There is also fiscal stimulus. Much of this remains unspent. The European Union has only just started issuing green bonds to raise the money for its NextGenerationEU programme, while President Biden’s $1.2 trillion infrastructure bill has only just passed through Congress. This will take time to filter through the system. This should continue to support economic growth and, by extension, stock markets.

Corporate earnings

The current round of corporate earnings has been robust. Unigestion reports that with around three-quarters (73%) of firms in the US and Europe having reported their results for the third quarter, 83% have beaten their earnings estimates and 67% have beaten their sales estimates. For the 62% of Stoxx 600 firms reporting, 59% are beating their earnings consensus estimates and 63% are beating on sales.

Certainly, earnings estimates are conservative as Covid has made it difficult to forecast, but even against that backdrop, the numbers look impressive. Sales are up 18.5% and earnings 39.4% for reporting firms in the S&P 500, while Stoxx 600 firms are seeing 14.3% sales growth and 44.3% earnings growth. Many companies appear to have emerged from the pandemic leaner and more efficient, their cost base trimmed and their technology improved.

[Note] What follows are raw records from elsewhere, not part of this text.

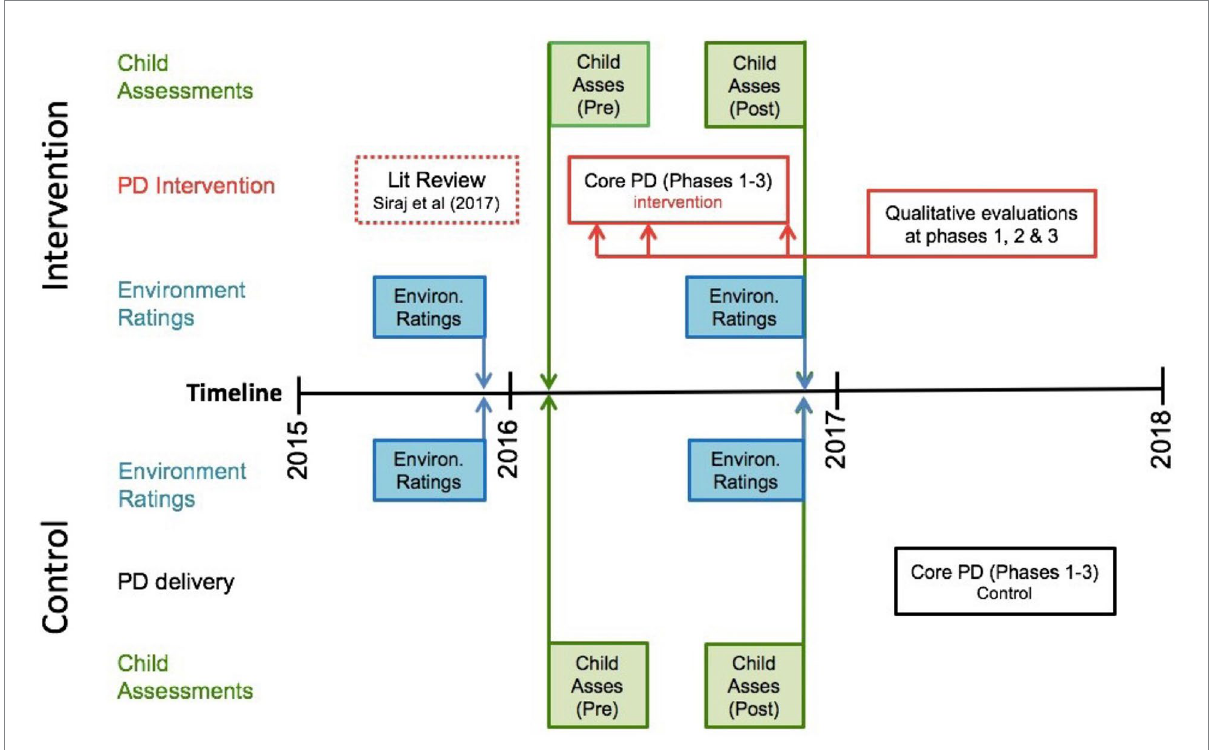
FIGURE 1 The design of the cluster RCT examines the efficacy of the leadership for learning professional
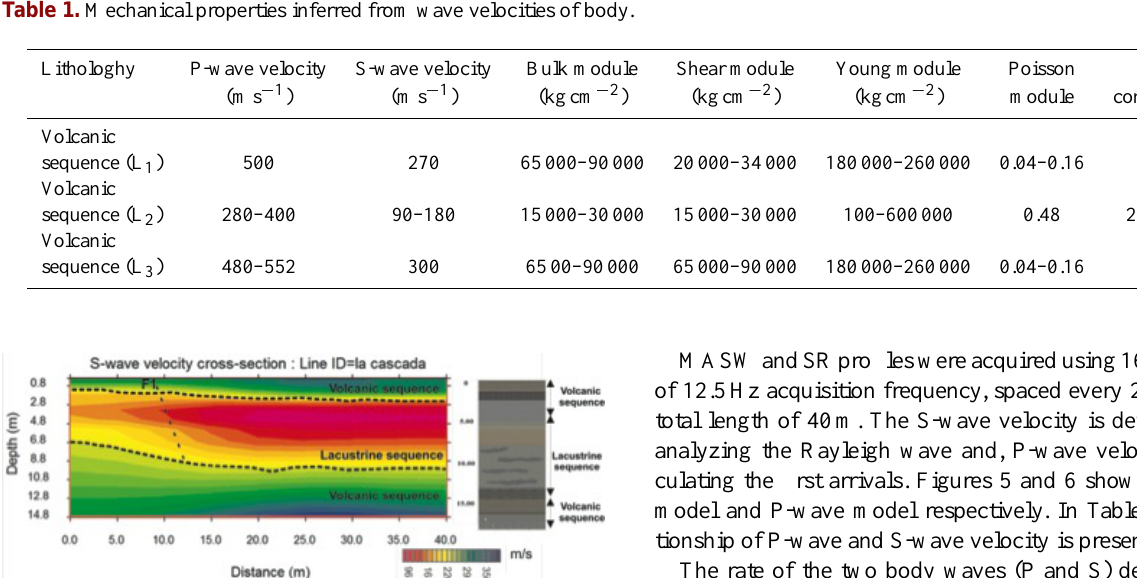
Figure 4. Reflection Profile of GPR. (a) Profile without geological interpretation; (b) profile with geological interpretation and CMP data correlation. Table 1. Mechanical properties inferred from wave velocities of body.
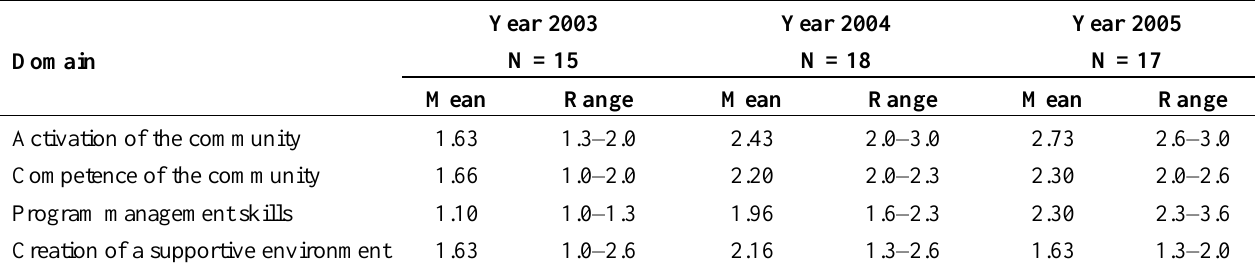
Table 8. Community empowerment domains assessed by the Elderly Quality of Life program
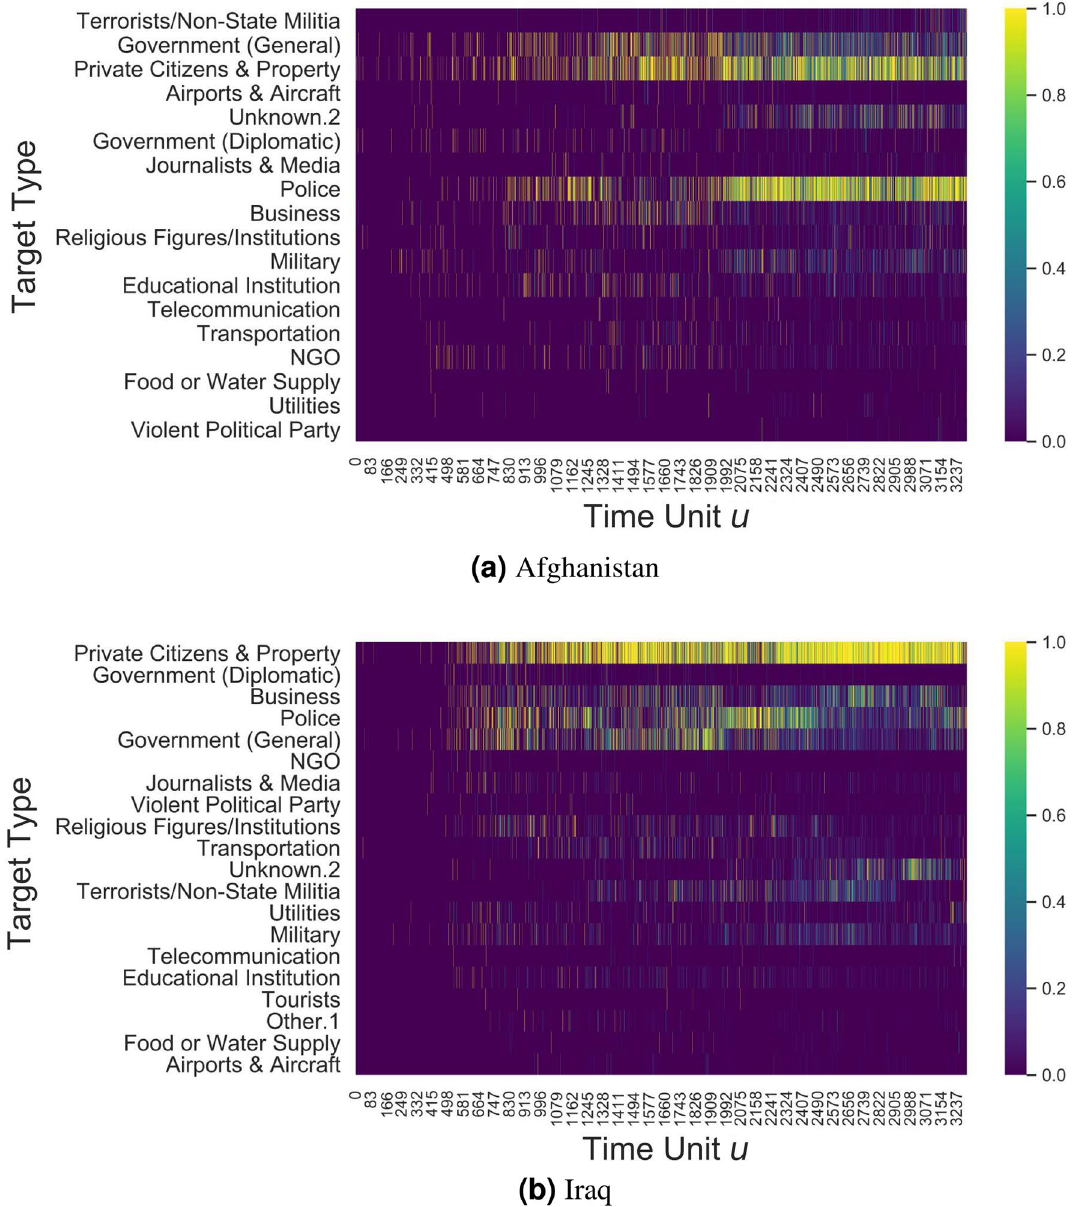
Figure 5. Temporal evolution of centrality in the target dimensions ( D Y ) for the Afghanistan and Iraq cases. The figures have been created using Matplotlib version 3.1.3. https:// matpl otlib. org/3. 1.3/ conte nts.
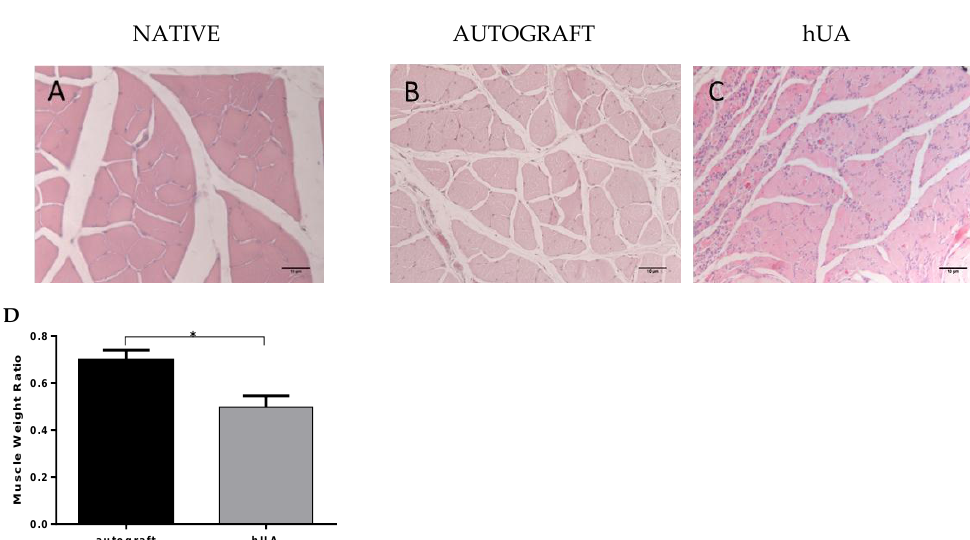
Figure 7. Gastrocnemius muscle histology and weight ratio. ( A – C ) gastrocnemius muscle transverse section stained with H&E from normal, autograft group and hUA group, respectively. Original magnification 40 × ; ( D ) muscle weight ratio was evaluated and compared by statistically analysis * p < 0.05.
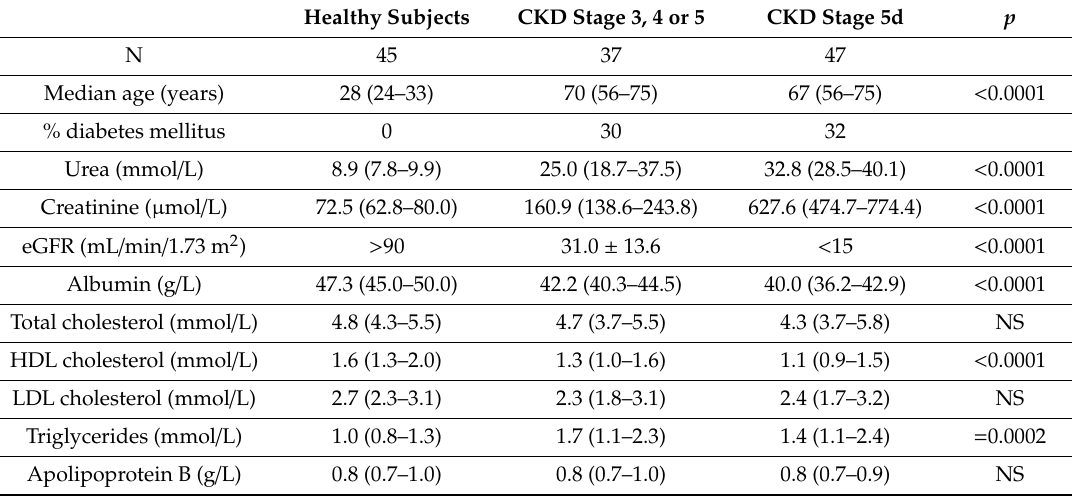
Table 1. General characteristics of the healthy subjects and the chronic kidney disease patients.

This earnings growth may moderate as recovery momentum fades, but not enough to derail markets. The BlackRock Investment Institute says: “Companies may well continue to exceed earnings expectations, in our view. The earnings revisions ratio – the number of companies with upward revisions versus those with downward revisions – remains in positive territory and is now higher in Europe than in the US.”

Lack of alternatives

In the end, stock markets may do well simply because of a lack of viable alternatives. As inflation mounts, fixed income is starting to look like an increasingly dangerous and difficult option. It certainly offers little for income-seekers. Cash may not have the same interest rate risk, but is still a risky choice with inflation running at 4-5%. Alternatives, such as commodities or private equity undoubtedly have a role, but have other problems such as poor liquidity or high volatility.

Against this backdrop, the stock market looks like if not the best option, then the least worst option. It pays a growing income, offers some protection against inflation and volatility is manageable. It is difficult to see investors moving away from the stock market if they have nowhere else to go.

None of these represent a compelling bull case for equities, but history suggests that bull markets tend to go on longer than people think and investors can make good returns even in the late stages. It has almost always been better to be invested than not over the long-term. Investors exit too early at their peril.